**Required tasks**
- a) From the blog post on tax cheating, copy the passage that begins at the words "These days, being" and stops after "the law says.".
- b) Summarize the blog post on tax cheating in two sentences.
- c) Continue the blog post on tax cheating from where it stops.

Falling Back, 16. I Always Feel Like Someone is Watching Me.

These days, being a tax cheat is in the news a lot. In general, in the United States, it's not seen as a good thing. Oh, many people might fudge a figure or two, but anything beyond that, and it's just not the done thing. It angers people. Someone with a lot of money that hides things so they pay less than someone working two jobs just to make ends meet, brings out the Dr. Hyde in a lot of people.

In Spain, it also brings out the monster, but, instead of denouncing the rich tax cheat, it incentivizes regular people to cheat, themselves. If Amancio Ortega can get away with paying very few, taxes, then I'll find a way to do so, too, whatever the law says. 

Now that declared incomes are well known to the tax office, the only way to do so is to acquire irregular income. Many people do that by working odd hours on the weekends, clandestinely. They neither declare that income, nor does the person who hires them pay value added tax. No, there's no way to claim damages if the thing goes wrong, but that's a risk many are willing to take.

**Data**
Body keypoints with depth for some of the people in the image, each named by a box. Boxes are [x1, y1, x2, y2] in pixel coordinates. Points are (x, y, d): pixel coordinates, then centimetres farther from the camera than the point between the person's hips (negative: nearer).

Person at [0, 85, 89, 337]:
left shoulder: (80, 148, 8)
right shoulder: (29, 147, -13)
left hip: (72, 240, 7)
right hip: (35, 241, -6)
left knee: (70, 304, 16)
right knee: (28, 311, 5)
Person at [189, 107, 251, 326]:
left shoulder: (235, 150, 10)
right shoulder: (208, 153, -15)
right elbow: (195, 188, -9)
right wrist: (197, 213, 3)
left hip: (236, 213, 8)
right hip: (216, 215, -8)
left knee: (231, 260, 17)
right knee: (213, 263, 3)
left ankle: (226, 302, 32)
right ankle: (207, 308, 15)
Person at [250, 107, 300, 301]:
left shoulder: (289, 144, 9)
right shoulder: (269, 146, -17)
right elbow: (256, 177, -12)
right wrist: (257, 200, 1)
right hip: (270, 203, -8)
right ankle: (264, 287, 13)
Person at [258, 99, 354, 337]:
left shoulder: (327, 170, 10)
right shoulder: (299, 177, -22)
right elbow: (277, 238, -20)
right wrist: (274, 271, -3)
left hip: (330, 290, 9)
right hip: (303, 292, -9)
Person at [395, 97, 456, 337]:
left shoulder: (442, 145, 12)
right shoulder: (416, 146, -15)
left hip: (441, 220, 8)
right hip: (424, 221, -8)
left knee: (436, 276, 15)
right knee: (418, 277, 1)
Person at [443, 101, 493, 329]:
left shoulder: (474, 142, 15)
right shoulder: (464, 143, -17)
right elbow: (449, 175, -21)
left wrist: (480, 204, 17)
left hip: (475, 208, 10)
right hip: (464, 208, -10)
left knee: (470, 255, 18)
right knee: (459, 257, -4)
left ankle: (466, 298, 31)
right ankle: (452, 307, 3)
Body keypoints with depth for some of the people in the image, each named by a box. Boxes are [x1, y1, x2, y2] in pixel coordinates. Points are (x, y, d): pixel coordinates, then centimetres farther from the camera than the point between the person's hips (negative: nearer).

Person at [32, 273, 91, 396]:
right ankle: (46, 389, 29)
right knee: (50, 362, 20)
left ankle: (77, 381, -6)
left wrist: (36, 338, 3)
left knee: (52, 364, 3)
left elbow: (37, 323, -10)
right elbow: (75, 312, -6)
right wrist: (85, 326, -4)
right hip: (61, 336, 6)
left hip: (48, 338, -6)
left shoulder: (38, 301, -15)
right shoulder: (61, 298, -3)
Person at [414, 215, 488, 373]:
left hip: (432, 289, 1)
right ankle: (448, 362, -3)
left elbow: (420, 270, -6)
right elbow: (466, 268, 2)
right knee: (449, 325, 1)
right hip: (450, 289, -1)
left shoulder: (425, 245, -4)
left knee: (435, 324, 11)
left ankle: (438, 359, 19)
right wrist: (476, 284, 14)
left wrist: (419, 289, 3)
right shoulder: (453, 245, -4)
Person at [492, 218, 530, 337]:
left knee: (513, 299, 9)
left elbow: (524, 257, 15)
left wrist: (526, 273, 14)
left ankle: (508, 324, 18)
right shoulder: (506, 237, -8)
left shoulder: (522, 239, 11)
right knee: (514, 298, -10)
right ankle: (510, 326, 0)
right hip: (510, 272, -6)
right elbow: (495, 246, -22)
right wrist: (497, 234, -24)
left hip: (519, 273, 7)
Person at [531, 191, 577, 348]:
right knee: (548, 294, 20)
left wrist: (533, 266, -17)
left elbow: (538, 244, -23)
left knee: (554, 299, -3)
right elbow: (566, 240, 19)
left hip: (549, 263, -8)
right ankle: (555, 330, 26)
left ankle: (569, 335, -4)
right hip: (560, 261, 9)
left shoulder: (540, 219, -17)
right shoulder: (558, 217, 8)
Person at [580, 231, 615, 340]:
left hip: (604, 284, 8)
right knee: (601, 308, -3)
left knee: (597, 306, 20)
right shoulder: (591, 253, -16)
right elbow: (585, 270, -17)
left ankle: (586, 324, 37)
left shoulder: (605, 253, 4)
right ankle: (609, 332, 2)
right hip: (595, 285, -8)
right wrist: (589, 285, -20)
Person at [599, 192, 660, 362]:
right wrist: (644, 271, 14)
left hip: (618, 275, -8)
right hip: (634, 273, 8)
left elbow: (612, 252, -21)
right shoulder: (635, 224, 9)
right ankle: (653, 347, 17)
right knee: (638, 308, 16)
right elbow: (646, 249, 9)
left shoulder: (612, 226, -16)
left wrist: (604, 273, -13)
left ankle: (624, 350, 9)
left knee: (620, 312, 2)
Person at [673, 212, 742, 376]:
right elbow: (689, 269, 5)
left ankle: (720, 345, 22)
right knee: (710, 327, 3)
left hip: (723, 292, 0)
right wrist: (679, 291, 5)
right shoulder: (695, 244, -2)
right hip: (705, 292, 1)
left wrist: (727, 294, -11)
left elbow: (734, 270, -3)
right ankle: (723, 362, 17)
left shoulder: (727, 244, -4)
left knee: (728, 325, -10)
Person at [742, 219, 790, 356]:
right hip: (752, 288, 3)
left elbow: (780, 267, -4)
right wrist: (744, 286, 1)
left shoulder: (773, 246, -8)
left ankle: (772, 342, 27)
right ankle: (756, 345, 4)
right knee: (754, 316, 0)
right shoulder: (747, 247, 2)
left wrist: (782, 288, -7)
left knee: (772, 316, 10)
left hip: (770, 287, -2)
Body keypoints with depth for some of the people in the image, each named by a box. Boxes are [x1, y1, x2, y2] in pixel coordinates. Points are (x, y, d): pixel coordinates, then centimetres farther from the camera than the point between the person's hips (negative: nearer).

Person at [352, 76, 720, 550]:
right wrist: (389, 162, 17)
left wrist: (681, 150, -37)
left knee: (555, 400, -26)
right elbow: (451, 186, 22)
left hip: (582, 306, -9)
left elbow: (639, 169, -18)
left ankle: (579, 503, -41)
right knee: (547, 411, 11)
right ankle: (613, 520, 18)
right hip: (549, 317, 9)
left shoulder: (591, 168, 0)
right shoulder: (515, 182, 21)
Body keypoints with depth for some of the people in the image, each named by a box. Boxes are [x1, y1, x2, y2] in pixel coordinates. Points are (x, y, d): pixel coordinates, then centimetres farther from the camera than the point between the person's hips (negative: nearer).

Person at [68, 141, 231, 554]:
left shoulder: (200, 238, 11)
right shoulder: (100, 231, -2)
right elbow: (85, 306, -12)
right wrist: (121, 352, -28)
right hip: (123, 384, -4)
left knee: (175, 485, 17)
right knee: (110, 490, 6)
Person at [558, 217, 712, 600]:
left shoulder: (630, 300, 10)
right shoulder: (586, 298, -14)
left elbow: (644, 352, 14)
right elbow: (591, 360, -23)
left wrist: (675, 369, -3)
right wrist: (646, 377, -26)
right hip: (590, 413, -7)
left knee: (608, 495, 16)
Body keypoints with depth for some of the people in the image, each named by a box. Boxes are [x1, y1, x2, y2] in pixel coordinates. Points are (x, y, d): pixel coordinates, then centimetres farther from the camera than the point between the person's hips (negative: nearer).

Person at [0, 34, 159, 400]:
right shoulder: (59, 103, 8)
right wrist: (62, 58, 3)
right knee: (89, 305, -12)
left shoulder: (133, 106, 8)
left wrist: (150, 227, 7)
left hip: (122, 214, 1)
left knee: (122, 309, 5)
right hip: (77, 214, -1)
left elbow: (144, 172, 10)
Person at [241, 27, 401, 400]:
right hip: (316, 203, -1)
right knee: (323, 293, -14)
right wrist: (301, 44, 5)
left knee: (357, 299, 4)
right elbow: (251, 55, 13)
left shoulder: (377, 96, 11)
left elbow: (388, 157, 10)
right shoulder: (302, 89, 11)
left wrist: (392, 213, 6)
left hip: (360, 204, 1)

**Your responses**
- a)
These days, being a tax cheat is in the news a lot. In general, in the United States, it's not seen as a good thing. Oh, many people might fudge a figure or two, but anything beyond that, and it's just not the done thing. It angers people. Someone with a lot of money that hides things so they pay less than someone working two jobs just to make ends meet, brings out the Dr. Hyde in a lot of people.

In Spain, it also brings out the monster, but, instead of denouncing the rich tax cheat, it incentivizes regular people to cheat, themselves. If Amancio Ortega can get away with paying very few, taxes, then I'll find a way to do so, too, whatever the law says.

- b) In the United States, tax cheating beyond fudging a figure or two is not seen as a good thing, and people are angered when someone with a lot of money hides things to pay less than someone working two jobs. In Spain, it instead pushes regular people to cheat themselves, often by working odd hours on weekends for undeclared income on which no value added tax is paid, even though there is no way to claim damages if the thing goes wrong.

- c)
Take buildings, for example. To build any kind of addition, outhouse, shed, pool, or pig sty, you need a permit from the local township, which will cost a few hundred euros. On that permit, everything must be spelled out: what will be done, who will do it, and the budget. The cost of the permit depends on that information. For many years, home owners did reforms without asking for a permit, if the reform could be hidden from view. A shed or a pool behind a tall fence. An addition to a house hidden beneath a barn roof. There were many ways to fool the tax man. 

But townships got wise to them, and turned to new technologies. Drones were bought, and flown around, note was taken of the crystal blue water in the pool, the new edifices that weren't marked down on the property list, and everything was checked and double checked. After some time, fines started to rain down on many property owners who had tried to defy the all-seeing eye of bureaucracy. 

This morning, I took my mother-in-law to

the cadastre office of our township to check out something. On the wall were two comic strips of a Galician cartoonist, both related to the picaresque. One had a man holding two pigeons, and a man holding a drone. The man with the pigeons was saying, ""Here you are... Two pigeons with two shots!" The man with the drone was replying, "That's nothing!! Here you are... The drone from the cadastre with one sweep of the broom!!" Let's say that the sight of a drone in the air above a village is not a welcome sight. Anyone who buys one to fly for fun, had better beware of hunting rifles and slingshots.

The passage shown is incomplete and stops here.